Auch die Bidenomics stehen im In- und Ausland im Widerspruch zum Wall Street Journal . Die Biden-Regierung sucht zwar Unterstützung bei Verbündeten, diskriminiert diese aber mit ihrer Politik. Biden würdigte den „Deflator Act“ als Beitrag zum Boom der Batterie- und Elektrofahrzeugproduktion in den USA. Andere Länder beklagen jedoch, dass die großzügigsten Subventionen des Gesetzes nur für in Nordamerika montierte Fahrzeuge gelten. „Die USA sind unser Wertepartner, betreiben aber gleichzeitig eine sehr protektionistische Wirtschaftspolitik“, sagte der deutsche Finanzminister Christian Lindner einmal.
Die Beschwerden haben in letzter Zeit nachgelassen, da die Biden-Regierung Gespräche mit Verbündeten über gemeinsame Standards für kritische Mineralien in Batterien aufnimmt und das Gesetz so auslegt, dass mehr ausländische Elektrofahrzeuge subventioniert werden können. Ein anderer Schritt hat jedoch einige Demokraten im Kongress verärgert.
Anders als Donald Trump strebte Biden weder eine Kündigung des bestehenden Freihandelsabkommens noch eine Erhöhung der Zölle an. Er ist aber auch nicht an einem neuen Handelsabkommen oder der Senkung von Zöllen interessiert. Sein „Indo-Pacific Economic Framework“ strebt eine Zusammenarbeit mit regionalen Verbündeten in den Bereichen Arbeitsbedingungen, Klimapolitik, Steuerkonformität und Korruption an, bietet den USA aber keinen erweiterten Marktzugang wie die TPP.
Für ausländische Handelspartner ist das kein besonders interessantes Angebot. Statt Zuckerbrot und Peitsche, so bemerkte ein indonesischer Beamter, gehe es um Peitsche und Peitsche. Was ist denn auch die Alternative zur Bidenomics?
Das Versprechen eines besseren Zugangs zum US-Markt wird nicht mehr asiatische Länder dazu bewegen, sich auf die Seite der USA gegen China zu stellen. Doch wie der Kalte Krieg ist auch der Wettbewerb der Supermächte ein langfristiges Spiel.

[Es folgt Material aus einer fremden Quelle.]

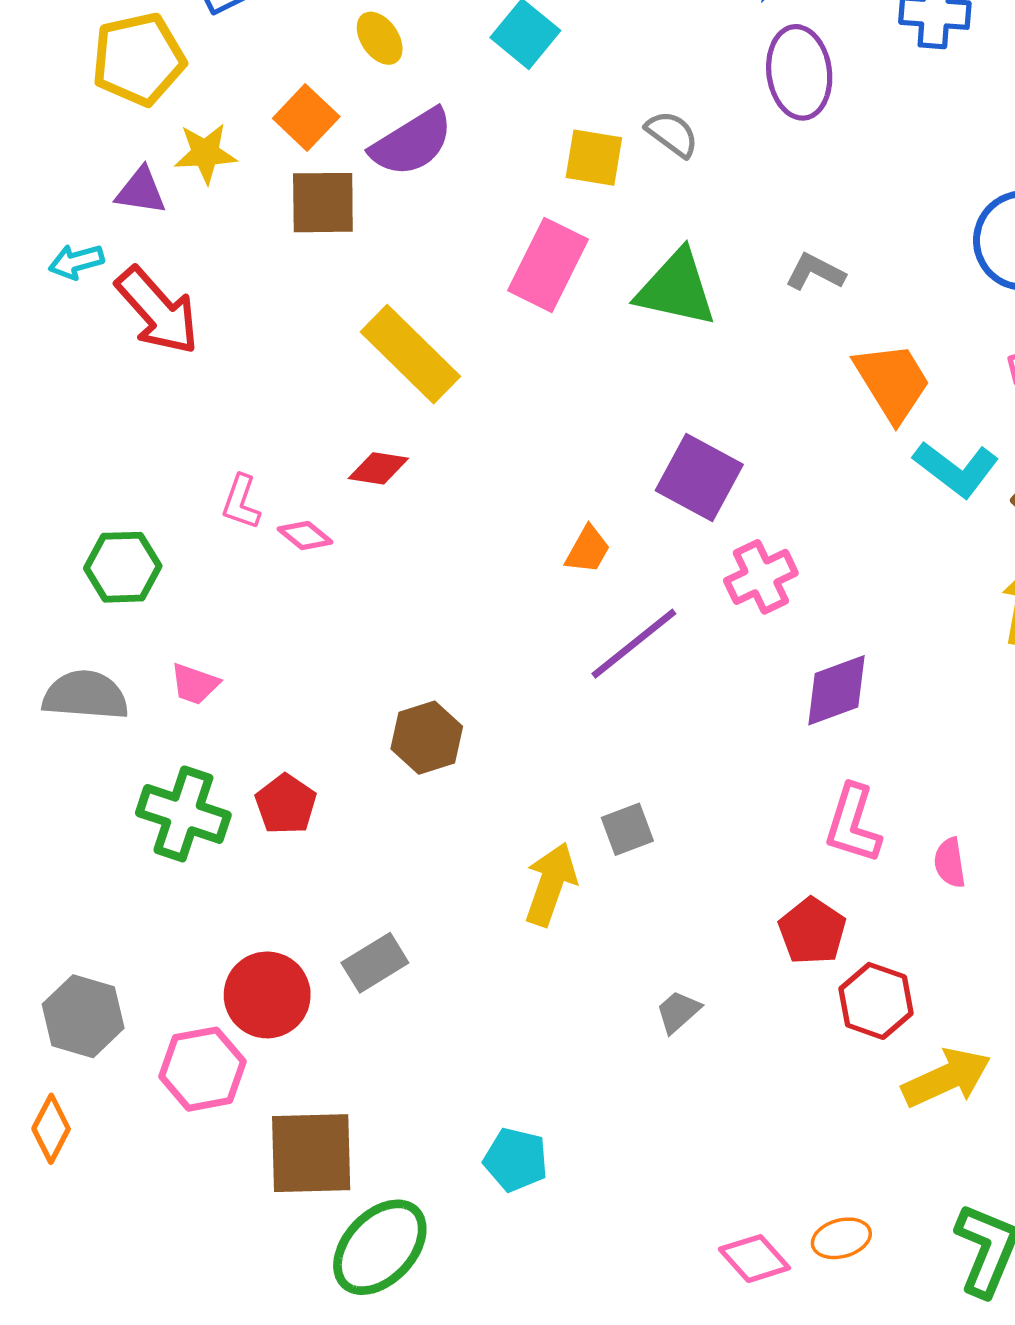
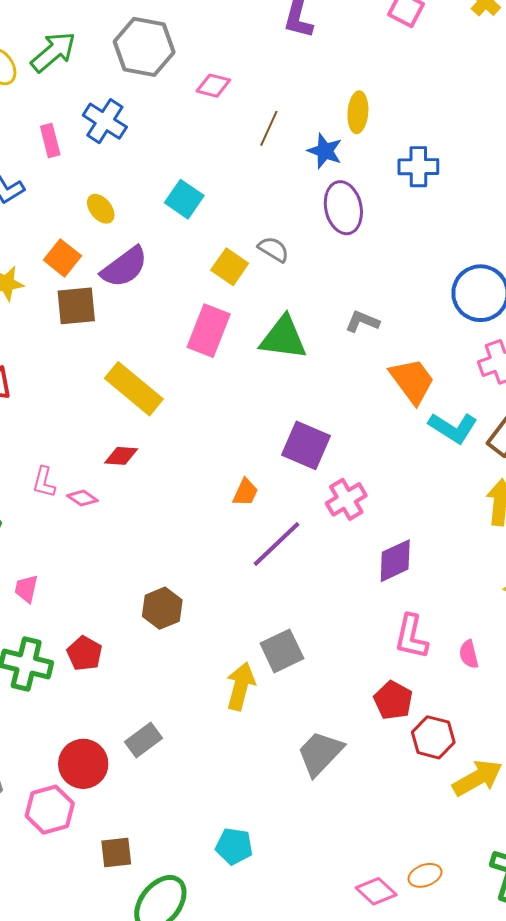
yellow square: (594, 158) -> (230, 267), turned 30
pink trapezoid: (195, 684) -> (26, 589), turned 88
gray square: (627, 829) -> (282, 651), size x1.4
gray trapezoid: (678, 1012) -> (320, 753), size x1.8
brown square: (311, 1153) -> (116, 853), size x0.6

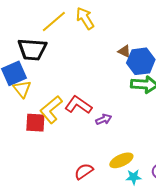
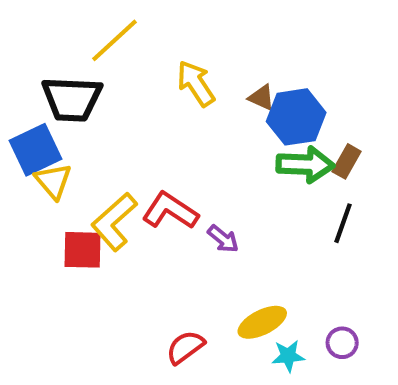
yellow arrow: (85, 18) -> (196, 84), moved
purple arrow: (104, 119) -> (223, 239), turned 63

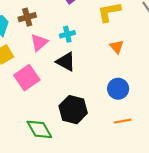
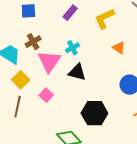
pink triangle: (39, 42) -> (49, 61), size x1.4
pink square: (27, 78) -> (46, 95), size x0.6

Ohne eine proaktive Handelsstrategie für die Region werde die Abwesenheit der USA ein Vakuum schaffen, das China die Führung übernehmen und die USA allmählich an Einfluss verlieren, so Doug Irwin, Handelspolitikhistoriker am Dartmouth College. Als die USA die TPP aufkündigten, sagte Singapurs Premierminister Lee Hsien Loong gegenüber dem Wall Street Journal : „Sie haben diese Tür offen gelassen, und jetzt wird jemand anderes anklopfen.“
Selbst wenn die USA der TPP fernbleiben, gibt es andere Möglichkeiten, die Handelsbeziehungen zu stärken. Rahm Emanuel, der US-Botschafter in Japan, hat empfohlen, die Gasexporte Alaskas nach Japan zu erhöhen, obwohl dies Bidens langfristigen Klimazielen zuwiderlaufen würde. Asiatische Länder wünschen sich nach wie vor „eine militärische, diplomatische und wirtschaftliche Führung der USA“, sagte Emanuel.
Bis vor Kurzem argumentierten amerikanische Präsidenten, dass Handels- und Investitionsbindungen anderer Nationen dazu beitragen würden, die internationale Ordnung unter ihrer Führung aufrechtzuerhalten. „Der Erhalt unserer westlichen politischen Einheit hängt in hohem Maße vom Ausmaß unserer westlichen wirtschaftlichen Einheit ab“, sagte Präsident John F. Kennedy 1962 und forderte den Kongress auf, seine Befugnisse zur Aushandlung von Handelsabkommen zu erweitern.
Dieser Ansatz ist bei China gescheitert, hat aber bei Westeuropa, Japan und Südkorea hervorragend funktioniert. Das erklärt, warum sich diese Länder trotz ihrer Unzufriedenheit mit Aspekten der Bidenomik zunehmend Bidens Koalition angeschlossen haben.